Travel for health care treatment
Whether it’s a rideshare to a doctor’s appointment or flight and hotel expenses for a visit to a faraway specialist, you can use your HSA to pay the bill.
Vision
Eye exams, new glasses, and contacts can be paid for using your HSA savings.
Other HSA benefits
Aside from the tax perks, HSAs have some lesser-known benefits.
Paying for old medical expenses
If you paid out-of-pocket for a medical expense while you had an HSA, you can reimburse yourself using funds from that HSA. There’s no deadline or time limit. The catch: If you paid the expense prior to opening your HSA, already claimed a tax deduction for that expense on a previous tax return, or reimbursed it from a Flexible Spending Account (FSA) or other tax-advantaged health account, you can’t reimburse yourself with HSA funds.
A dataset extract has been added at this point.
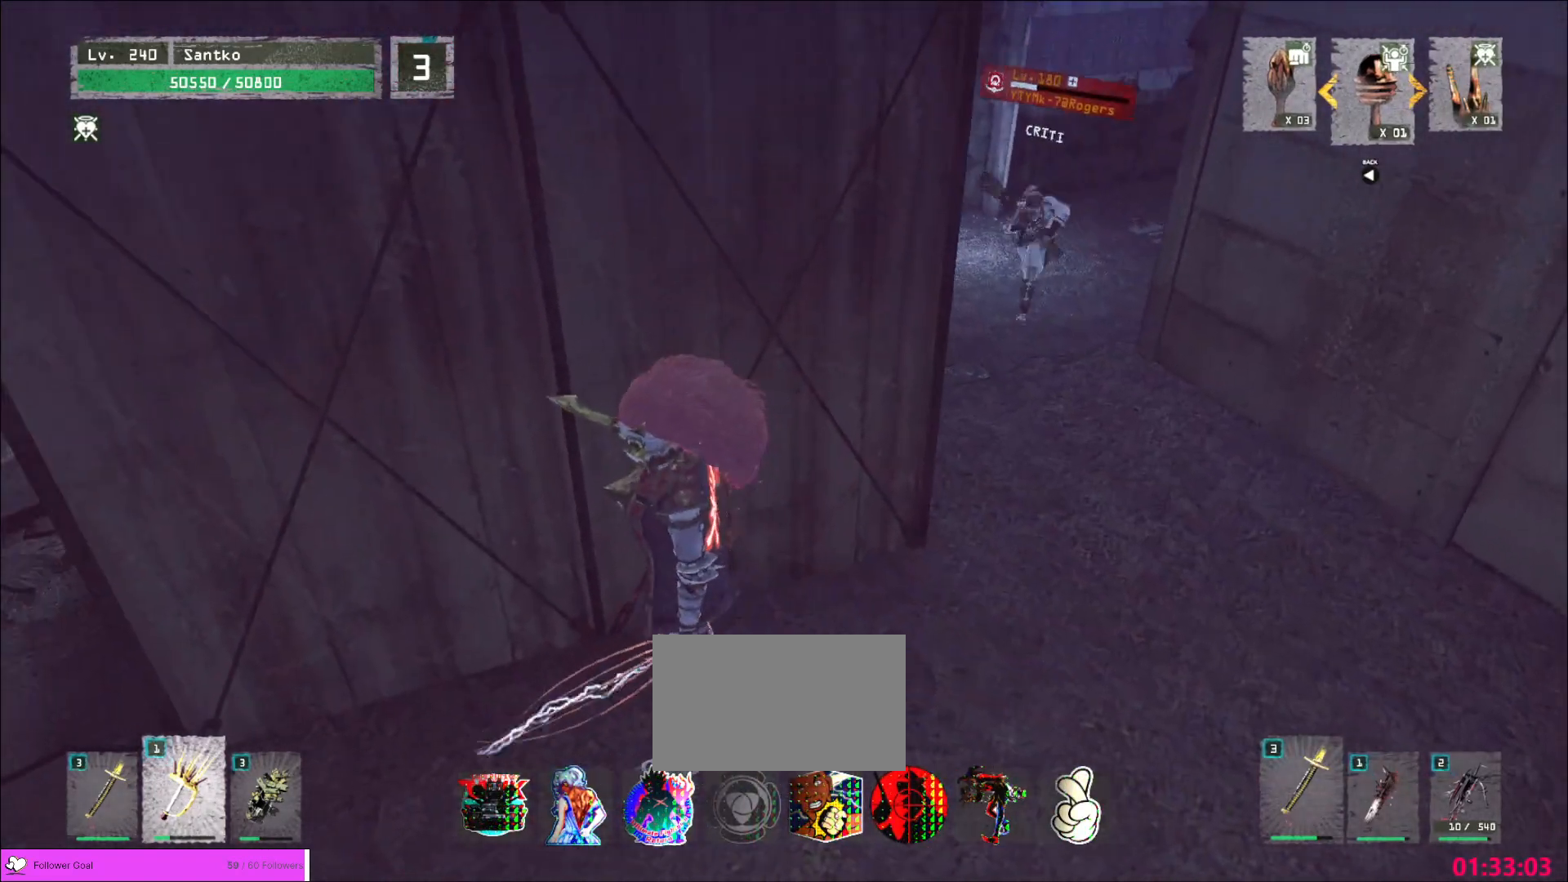
{"keys": [], "mouse": [], "events": []}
Be prepared to show receipts in case of an IRS audit. A best practice is to keep both paper and digital receipts for any medical expenses you might want reimbursed from your HSA. All requested reimbursements should be exactly the cost of the medical expense to the cent. If you’re enrolled in an employer-sponsored health plan through Fidelity or if you have a Fidelity Health Savings Account® (HSA), our Fidelity Health App can help you manage your health care expenses.
Supercharging your retirement savings
If you have access to an HSA, you could use it as a supplemental way to save for retirement. You could pay your qualified medical expenses out of pocket and let your HSA contributions potentially grow throughout your working years. This could add up by the time you stop working, especially if you start contributing while you’re young. You can also use your HSA to pay for nonqualified medical expenses in retirement. You just would have to pay federal and potentially state and local taxes on the withdrawals, but you wouldn’t have to pay any penalties. Here are 5 ways HSAs can help with your retirement.
Your HSA is always yours
Even if your employer sponsors the health plan that makes you eligible for an HSA, they don’t own your HSA. You do. That’s a big difference between an HSA vs. FSA. FSAs (flexible spending accounts) are owned by your employer. If you leave your job, you forfeit all funds in the account upon your departure, unless you enroll in the Consolidated Omnibus Budget Reconciliation Act (COBRA). When you change jobs, your HSA funds can travel with you. An HSA rollover may help you save on fees if your previous employer charges to maintain former employee HSAs.